Quelques exemples : la dépénalisation des atteintes « non intentionnelles » à l’environnement (l’intentionnalité est toujours très compliquée à prouver) avec au choix un stage de sensibilisation ou une amende plafonnée à 450 €; une « présomption d’urgence en cas de contentieux pour les réserves d’eau à vocation d’irrigation » ; « la non interdiction de pesticides autorisés dans l’UE »…

En partie censurée par le Conseil Constitutionnel le 20 mars, l'architecture de cette loi n'a pas été chamboulée, elle reste rétrograde sur l'environnement avec juste des voeux pieux sur la démographie agricole.

Et tout cela n’est qu’un début. Les attaques contre l’Office Français de la Biodiversité (OFB) et ses agents et contre l’ANSES (qui teste les effets des pesticides en particulier) se traduisent dans une PPL déjà votée au Sénat, portée par Laurent Duplomb (ex FDSEA de Haute-Loire, très proche de Wauquiez). Au prétexte de "Lever les contraintes à l'exercice du métier d'agriculteur", elle vise en particulier à revenir sur l’interdiction de la séparation du conseil et de la vente de pesticides, sur l’interdiction des néo-nicotinoïdes, à déclarer les « ouvrages de stockage de l’eau et les prélèvements d’intérêt général majeur »…

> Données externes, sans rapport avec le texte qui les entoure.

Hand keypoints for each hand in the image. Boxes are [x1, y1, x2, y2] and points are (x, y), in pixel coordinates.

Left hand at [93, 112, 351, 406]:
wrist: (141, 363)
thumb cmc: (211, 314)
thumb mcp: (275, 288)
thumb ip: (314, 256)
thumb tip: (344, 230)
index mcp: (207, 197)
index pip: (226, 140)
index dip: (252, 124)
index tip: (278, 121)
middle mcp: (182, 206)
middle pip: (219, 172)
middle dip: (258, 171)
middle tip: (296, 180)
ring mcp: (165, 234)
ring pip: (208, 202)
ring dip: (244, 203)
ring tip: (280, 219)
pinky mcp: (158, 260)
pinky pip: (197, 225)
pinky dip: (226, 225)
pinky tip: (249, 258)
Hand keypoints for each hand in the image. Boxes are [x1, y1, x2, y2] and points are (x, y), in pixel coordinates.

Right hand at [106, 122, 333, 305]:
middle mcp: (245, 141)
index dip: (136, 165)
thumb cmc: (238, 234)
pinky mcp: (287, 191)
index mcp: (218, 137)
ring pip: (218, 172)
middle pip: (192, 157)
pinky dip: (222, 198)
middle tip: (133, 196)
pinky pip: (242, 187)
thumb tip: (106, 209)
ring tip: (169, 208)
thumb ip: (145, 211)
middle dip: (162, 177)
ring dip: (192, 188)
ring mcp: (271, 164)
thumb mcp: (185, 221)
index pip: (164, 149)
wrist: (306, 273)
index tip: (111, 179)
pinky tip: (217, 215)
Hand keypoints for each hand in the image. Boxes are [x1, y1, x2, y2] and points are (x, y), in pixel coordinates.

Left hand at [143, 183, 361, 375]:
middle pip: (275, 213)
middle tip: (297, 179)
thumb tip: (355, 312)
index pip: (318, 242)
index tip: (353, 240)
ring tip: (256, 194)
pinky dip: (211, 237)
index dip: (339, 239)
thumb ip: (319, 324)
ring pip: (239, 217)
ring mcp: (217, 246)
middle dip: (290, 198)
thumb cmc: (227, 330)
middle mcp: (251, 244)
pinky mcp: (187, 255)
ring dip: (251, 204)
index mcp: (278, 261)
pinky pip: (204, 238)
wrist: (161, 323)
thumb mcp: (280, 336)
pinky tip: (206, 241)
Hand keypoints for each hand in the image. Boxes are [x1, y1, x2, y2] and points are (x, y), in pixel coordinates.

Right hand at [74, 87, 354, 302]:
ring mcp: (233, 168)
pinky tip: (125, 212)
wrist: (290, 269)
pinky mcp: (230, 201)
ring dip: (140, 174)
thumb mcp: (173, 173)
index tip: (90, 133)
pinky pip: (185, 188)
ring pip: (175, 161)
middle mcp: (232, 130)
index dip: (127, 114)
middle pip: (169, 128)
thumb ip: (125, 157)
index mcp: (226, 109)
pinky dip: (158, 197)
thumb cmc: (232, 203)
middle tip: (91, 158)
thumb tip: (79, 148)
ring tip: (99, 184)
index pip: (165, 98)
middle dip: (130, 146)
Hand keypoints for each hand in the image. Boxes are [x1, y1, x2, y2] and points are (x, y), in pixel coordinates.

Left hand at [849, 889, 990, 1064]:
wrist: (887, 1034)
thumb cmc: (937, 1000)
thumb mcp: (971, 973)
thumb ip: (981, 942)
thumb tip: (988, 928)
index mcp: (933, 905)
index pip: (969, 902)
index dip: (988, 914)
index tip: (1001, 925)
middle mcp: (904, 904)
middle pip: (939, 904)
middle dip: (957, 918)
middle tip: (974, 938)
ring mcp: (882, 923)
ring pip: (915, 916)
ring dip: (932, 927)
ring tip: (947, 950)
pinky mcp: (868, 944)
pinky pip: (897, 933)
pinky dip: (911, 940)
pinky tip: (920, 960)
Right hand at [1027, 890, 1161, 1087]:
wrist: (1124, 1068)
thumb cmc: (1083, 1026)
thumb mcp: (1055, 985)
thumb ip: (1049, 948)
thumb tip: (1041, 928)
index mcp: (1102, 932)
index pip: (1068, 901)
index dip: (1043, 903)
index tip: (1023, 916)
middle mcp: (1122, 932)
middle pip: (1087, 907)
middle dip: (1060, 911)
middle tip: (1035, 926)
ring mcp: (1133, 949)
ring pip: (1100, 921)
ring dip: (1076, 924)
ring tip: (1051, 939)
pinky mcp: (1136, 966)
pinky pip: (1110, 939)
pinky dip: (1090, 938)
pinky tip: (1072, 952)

Et pendant ce temps-là, toujours pas de débat ni de mesure pour limiter la concentration foncière ; rien sur la flambée des coûts des intrants et les oligopoles dans les engrais, le machinisme et les phytos ; rien sur les exemptions fiscales au profit des agriculteurs les plus mécanisés ; rien sur la régulation de la production d’énergie (panneaux solaires et biogaz) dans les fermes, bien plus rentable que la production agricole…

A quand un vrai débat sur l’agriculture, l’alimentation, la santé et l’environnement ?

Il existe pourtant localement, par exemple lors du Festival ALIMENTERRE, mais ne trouve aujourd'hui aucun écho politique national.